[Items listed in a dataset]
_ _ _
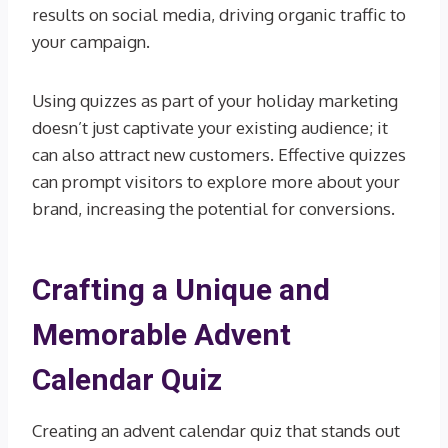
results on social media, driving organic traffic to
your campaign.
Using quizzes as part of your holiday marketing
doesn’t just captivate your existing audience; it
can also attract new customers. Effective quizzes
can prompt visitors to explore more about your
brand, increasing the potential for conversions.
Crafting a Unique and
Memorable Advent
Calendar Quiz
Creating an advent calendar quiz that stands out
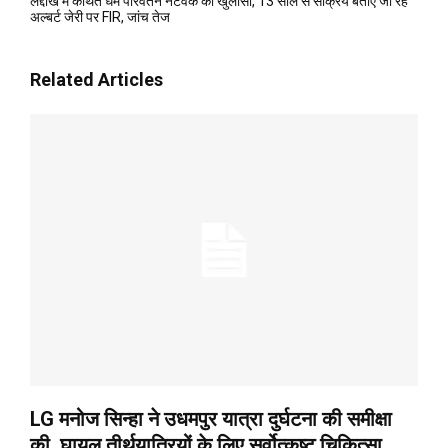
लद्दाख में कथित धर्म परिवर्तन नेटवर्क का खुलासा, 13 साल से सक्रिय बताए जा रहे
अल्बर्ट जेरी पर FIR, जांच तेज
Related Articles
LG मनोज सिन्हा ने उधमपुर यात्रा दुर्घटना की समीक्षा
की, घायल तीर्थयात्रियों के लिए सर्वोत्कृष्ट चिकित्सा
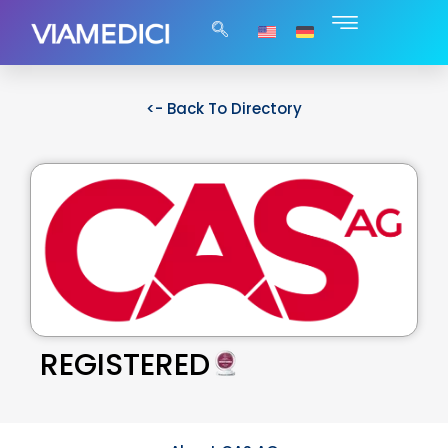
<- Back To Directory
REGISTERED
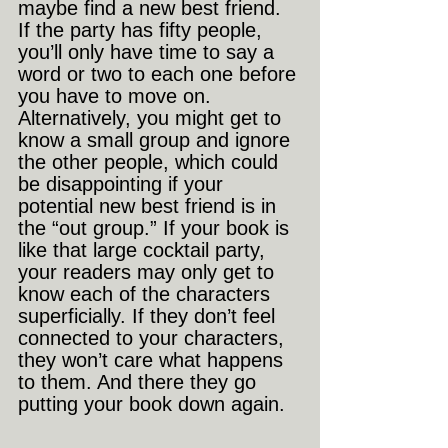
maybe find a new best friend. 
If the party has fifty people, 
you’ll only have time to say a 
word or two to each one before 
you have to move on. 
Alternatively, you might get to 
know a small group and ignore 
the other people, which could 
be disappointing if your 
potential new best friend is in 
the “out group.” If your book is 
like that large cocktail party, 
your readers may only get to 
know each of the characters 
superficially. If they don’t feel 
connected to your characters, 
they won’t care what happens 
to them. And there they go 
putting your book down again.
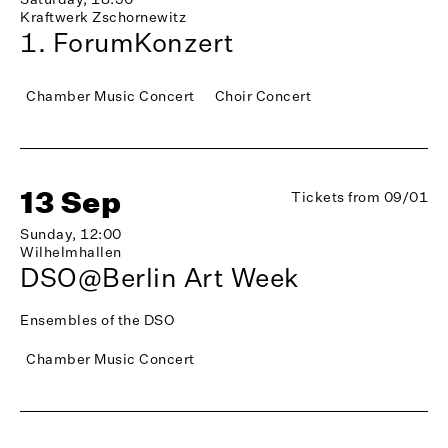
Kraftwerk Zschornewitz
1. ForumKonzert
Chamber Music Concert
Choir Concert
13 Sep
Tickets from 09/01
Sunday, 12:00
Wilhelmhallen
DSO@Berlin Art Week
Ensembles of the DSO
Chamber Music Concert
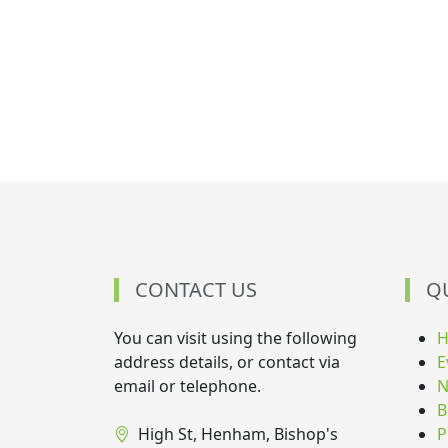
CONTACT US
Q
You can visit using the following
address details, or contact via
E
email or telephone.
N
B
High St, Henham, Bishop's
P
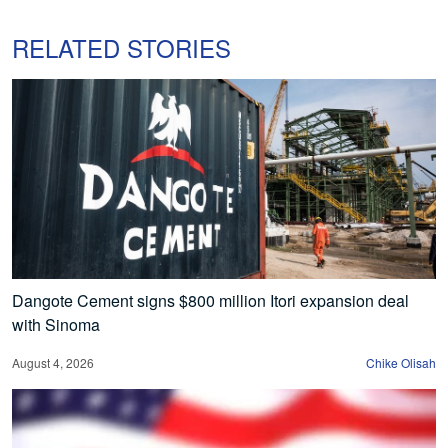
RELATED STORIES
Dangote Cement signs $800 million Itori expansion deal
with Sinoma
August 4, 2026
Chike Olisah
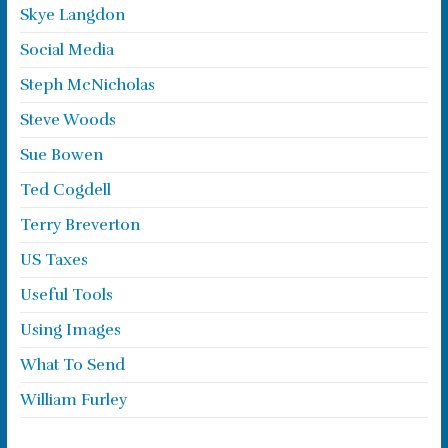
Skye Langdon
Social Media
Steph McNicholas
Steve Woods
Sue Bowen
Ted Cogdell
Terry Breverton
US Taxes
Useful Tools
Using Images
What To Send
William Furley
_ _ _
→ WHAT THE EXERCISE ASKS: Scan the records for lines that hold "book", and reproduce each one you find.

→ TASK RESPONSE:
the “out group.” If your book is 
putting your book down again.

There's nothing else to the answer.